Artur Saramago, Nuno F. Costa, Slavomira Doktorovova, Claudia Moura
R&D Drug Product Development, Hovione Farmaciência S.A., Campus do Lumiar,
Building S, 1649-038 Lisboa, Portugal
Purpose. Conventionally, the development of the dry granulation process involves the execution of non-GMP batches to optimize the process conditions, leading to increased time and material demands. The present study aims to establish a material sparing methodology at the lab-scale to facilitate a direct scale-up without the necessity of conducting extensive additional non-GMP trials.
Methods. Placebo spray dried dispersions (SDDs) of HPMCAS or PVP/VA were blended with conventional excipients used in the manufacture of oral dosage forms (microcrystalline cellulose, fumed silica, croscarmellose silica, and magnesium stearate, 60% w/w SDD load).

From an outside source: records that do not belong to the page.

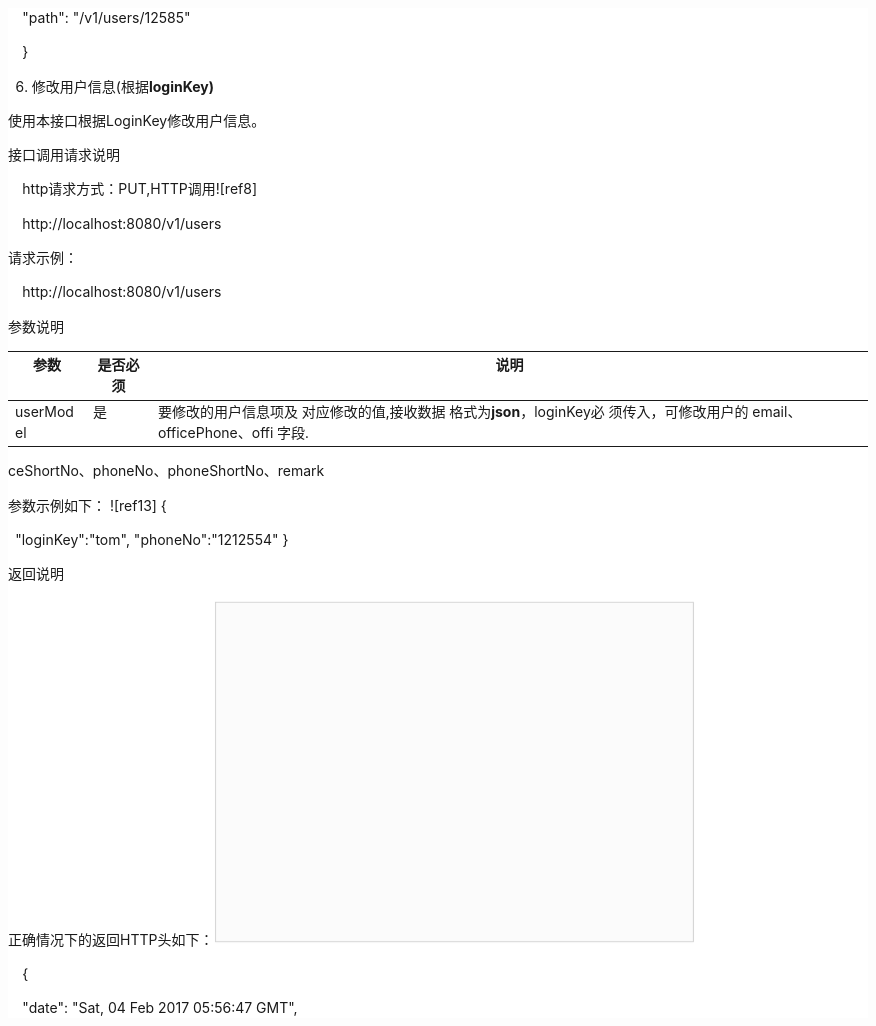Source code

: `  `"path": "/v1/users/12585"

`  `}

6. 修改用户信息(根据**loginKey)**

使用本接口根据LoginKey修改用户信息。

接口调用请求说明

`  `http请求方式：PUT,HTTP调用![ref8]

`  `http://localhost:8080/v1/users

请求示例：

`  `http://localhost:8080/v1/users

参数说明



|参数|是否必须|说明|
| - | - | - |
|userModel|是|要修改的用户信息项及 对应修改的值,接收数据 格式为**json**，loginKey必 须传入，可修改用户的 email、officePhone、offi 字段.|

ceShortNo、phoneNo、phoneShortNo、remark

参数示例如下： ![ref13] {

` `"loginKey":"tom",  "phoneNo":"1212554" }

返回说明

正确情况下的返回HTTP头如下：![](Aspose.Words.bed15eb6-5863-4dad-bb0e-0c85c29c390f.030.png)

`  `{

`  `"date": "Sat, 04 Feb 2017 05:56:47 GMT",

After blending, the materials were dry granulated (by roller compaction, at the manufacturing scale, or by slugging and milling, at the lab-scale), extragranular blended and compressed into tablets on a compaction simulator. Different granulation process conditions were applied to enhance the robustness of the methodology.

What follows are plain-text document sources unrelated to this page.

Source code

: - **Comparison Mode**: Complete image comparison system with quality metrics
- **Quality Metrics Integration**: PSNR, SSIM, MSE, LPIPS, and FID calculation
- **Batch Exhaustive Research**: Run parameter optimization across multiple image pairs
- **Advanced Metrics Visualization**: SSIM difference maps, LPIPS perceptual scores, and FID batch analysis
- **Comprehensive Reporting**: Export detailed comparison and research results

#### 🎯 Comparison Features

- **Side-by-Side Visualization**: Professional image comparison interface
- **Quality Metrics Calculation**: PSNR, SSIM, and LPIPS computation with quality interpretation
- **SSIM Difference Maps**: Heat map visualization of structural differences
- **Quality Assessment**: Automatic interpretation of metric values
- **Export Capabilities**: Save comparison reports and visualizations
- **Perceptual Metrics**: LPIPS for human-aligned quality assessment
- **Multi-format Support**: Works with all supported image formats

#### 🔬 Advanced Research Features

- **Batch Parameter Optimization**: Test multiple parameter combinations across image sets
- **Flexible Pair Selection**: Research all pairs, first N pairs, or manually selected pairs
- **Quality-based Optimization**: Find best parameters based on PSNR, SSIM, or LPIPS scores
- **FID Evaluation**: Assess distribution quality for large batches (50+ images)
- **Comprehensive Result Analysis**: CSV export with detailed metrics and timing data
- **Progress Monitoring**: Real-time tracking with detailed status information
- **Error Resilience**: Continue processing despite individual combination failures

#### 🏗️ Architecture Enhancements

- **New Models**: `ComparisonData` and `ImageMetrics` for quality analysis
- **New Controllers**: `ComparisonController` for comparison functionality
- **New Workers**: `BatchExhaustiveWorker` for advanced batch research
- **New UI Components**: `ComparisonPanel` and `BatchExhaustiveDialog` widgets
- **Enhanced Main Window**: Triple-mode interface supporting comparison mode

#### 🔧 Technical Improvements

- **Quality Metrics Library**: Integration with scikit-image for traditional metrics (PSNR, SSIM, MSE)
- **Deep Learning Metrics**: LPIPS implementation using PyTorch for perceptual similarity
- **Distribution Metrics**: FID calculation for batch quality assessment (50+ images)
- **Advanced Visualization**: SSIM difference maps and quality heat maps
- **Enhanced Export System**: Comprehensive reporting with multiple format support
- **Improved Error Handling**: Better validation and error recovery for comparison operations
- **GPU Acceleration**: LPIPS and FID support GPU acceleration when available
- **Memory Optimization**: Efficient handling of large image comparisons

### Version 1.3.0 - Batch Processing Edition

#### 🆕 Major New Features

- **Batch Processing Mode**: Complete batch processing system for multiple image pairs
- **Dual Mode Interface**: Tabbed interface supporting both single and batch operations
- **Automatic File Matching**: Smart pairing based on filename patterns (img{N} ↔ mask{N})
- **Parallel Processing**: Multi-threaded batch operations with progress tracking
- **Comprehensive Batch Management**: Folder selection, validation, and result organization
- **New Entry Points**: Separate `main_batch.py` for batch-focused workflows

Results. The application of higher forces and narrower gap settings during granulation resulted in granules with higher particle sizes, as result of the higher solid fractions of the ribbons. Overall, the work has shown that independently of the process conditions during granulation at the manufacturing scale, the production of slugs at the lab-scale (targeting the same out of gap solid fraction) yielded granules with equivalent particle size distributions and compressibility, tabletability, and compactability profiles.
Conclusions. This work demonstrated it is possible to predict the dry granulation process using a lean methodology at the lab-scale. This methodology significantly minimizes the API needs and accelerates the process development stage by enabling right-first-time scale-up from lab to manufacturing.